This past weekend's New Amsterdam Market tried to answer a burning question: what's the best cup of coffee available under the FDR Drive?
After months of offering coffee service from a handful of select local vendors (like Stumptown, Blue Bottle and Intelligentsia), the "coffee, cocoa and oranges" themed weekend brought together coffee pushers from around the region to cup, teach, and brew.
From New Jersey's Small World Coffee to the LES' Dora, from San Francisco and Williamsburg's Blue Bottle to Bed Stuy's Kitten Coffee, pourover bars nestled up next to chocolate bars and lobster rolls, baristas answering questions and serving warm rainy-day drinks while boiling water from extension-corded kettles and burners. Workshops—like a cupping with Counter Culture and a Q&A with Crop to Cup—took place a block away, to give coffee geeks a chance to talk and learn between milling twitchily from stall to stall.
Julie Yeung, who coordinated the coffee vendors for the New Amsterdam Market, said the idea was conceived in part because of the abundance of great coffee purveyors now located in the region.

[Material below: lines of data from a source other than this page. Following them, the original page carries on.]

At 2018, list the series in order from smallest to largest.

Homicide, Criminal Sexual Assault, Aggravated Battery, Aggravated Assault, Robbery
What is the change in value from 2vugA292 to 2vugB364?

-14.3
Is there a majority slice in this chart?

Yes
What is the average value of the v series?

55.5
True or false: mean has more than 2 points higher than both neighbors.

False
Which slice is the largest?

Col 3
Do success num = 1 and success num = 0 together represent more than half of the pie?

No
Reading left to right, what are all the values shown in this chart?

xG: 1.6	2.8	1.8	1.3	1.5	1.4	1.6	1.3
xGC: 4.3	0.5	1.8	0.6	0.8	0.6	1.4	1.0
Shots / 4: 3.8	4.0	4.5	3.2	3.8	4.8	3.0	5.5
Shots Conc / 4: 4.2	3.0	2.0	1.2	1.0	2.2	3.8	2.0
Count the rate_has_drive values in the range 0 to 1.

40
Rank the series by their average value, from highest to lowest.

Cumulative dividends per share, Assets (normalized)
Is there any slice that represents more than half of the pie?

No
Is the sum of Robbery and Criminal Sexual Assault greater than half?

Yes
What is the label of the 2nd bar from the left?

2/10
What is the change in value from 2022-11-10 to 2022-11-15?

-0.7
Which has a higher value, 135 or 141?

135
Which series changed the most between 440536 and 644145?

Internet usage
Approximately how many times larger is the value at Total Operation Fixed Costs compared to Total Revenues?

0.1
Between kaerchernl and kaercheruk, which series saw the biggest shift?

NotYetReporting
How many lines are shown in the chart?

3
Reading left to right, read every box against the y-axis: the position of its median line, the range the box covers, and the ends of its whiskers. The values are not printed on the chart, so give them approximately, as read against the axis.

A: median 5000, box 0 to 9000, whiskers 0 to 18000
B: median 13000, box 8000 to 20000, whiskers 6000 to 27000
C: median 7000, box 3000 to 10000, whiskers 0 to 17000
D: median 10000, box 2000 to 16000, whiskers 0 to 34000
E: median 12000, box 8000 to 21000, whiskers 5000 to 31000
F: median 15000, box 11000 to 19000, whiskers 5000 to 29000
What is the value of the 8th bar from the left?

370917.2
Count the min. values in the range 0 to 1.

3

"We were having a dilemma of choosing a particular coffee vendor for the market," said Yeung. "So by having the coffee market and inviting over a dozen coffee companies, that exposed us to all kinds of different things these companies are doing... it really showcased the diversity of a different range of tiers of coffee people out there."
Marketgoers' response to the specialty fair was very positive, said Yeung, who noted that the event's uniqueness helped take coffee exploration far beyond the cafe environment and into the hands of the curious.
James Freeman, whose Blue Bottle Coffee Co. is no stranger to specialty food markets and is a mainstay of San Francisco's Ferry Building Marketplace, was encouraged by the emergence of such a market in the roaster's newly landed New York City. In fact, standing under a highway making coffee on a little stand in the rain is Blue Bottle's idea of a good time.
"As a company we highly value making good coffee outside under difficult conditions and being part of a community of makers of food. So we figured out how to MacGyver a marine battery/inverter setup so we could grind coffee a la minute rather than use preground coffee," said Freeman.
And as they left happily clutching their paper cups, Yeung—and the vendors at the end of the day—saw the market experiment as a success...if a little grey and rainy.
"I guess we brought a little bit of Seattle to New York with the weather as well as the coffee market," laughed Yeung.